The default is nil (no limit). When a field exceeds the limit a
SmarterCSV::FieldSizeLimitExceeded exception is raised — and because it inherits from
SmarterCSV::Error, the on_bad_row option handles it exactly like any other parse error.
1. Huge inline field — a single-line field containing a large payload (e.g. a JSON blob, a base64-encoded file, or a runaway notes column):
id,payload
1,"{... 500 KB of JSON ...}"2. Quoted field spanning many embedded newlines — a legitimate multiline field in a poorly exported file that happens to be enormous:
ticket_id,notes
42,"Customer wrote:
... (thousands of lines of chat history) ...
"3. Never-closing quoted field — a missing closing quote causes the parser to stitch every subsequent physical line into one logical row until EOF:
id,comment
1,"this quote never closes
2,this entire row is now inside the field
3,and this one too ...Without field_size_limit, case 3 reads the entire rest of the file into memory. With the
limit set, the stitch loop raises FieldSizeLimitExceeded as soon as the accumulating buffer
crosses the threshold.
# Raise immediately on any oversized field (default on_bad_row: :raise)
SmarterCSV.process('data.csv', field_size_limit: 1_000_000) # 1 MB per field
# Skip oversized rows and continue
SmarterCSV.process('data.csv', field_size_limit: 1_000_000, on_bad_row: :skip)
# Collect oversized rows for inspection
reader = SmarterCSV::Reader.new('data.csv',
field_size_limit: 1_000_000,
on_bad_row: :collect,
)
result = reader.process
reader.errors[:bad_rows].each do |rec|
Rails.logger.warn "Oversized field on row #{rec[:csv_line_number]}: #{rec[:error_message]}"
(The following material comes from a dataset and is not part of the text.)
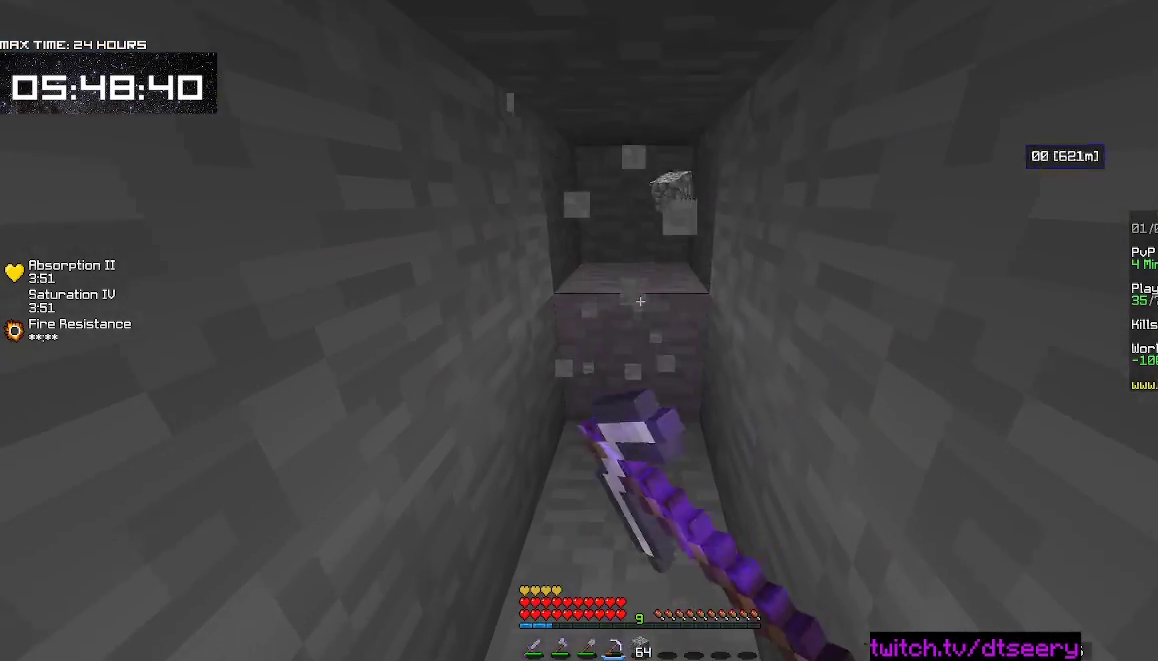
{"keys": ["w"], "mouse": ["left", "right"], "events": []}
endThe limit is checked against String#bytesize (raw byte count), not character count.
For ASCII content they are identical. For multi-byte UTF-8 content (e.g. CJK characters)
bytesize is larger than the character count — so the limit is a memory cap, not a
character cap, which is what matters for DoS protection.
field_size_limit is zero-overhead when not set (the default nil short-circuits all
checks). When set, a single integer comparison is performed per logical row; the per-field
scan only runs when the raw line is large enough to potentially contain an oversized field.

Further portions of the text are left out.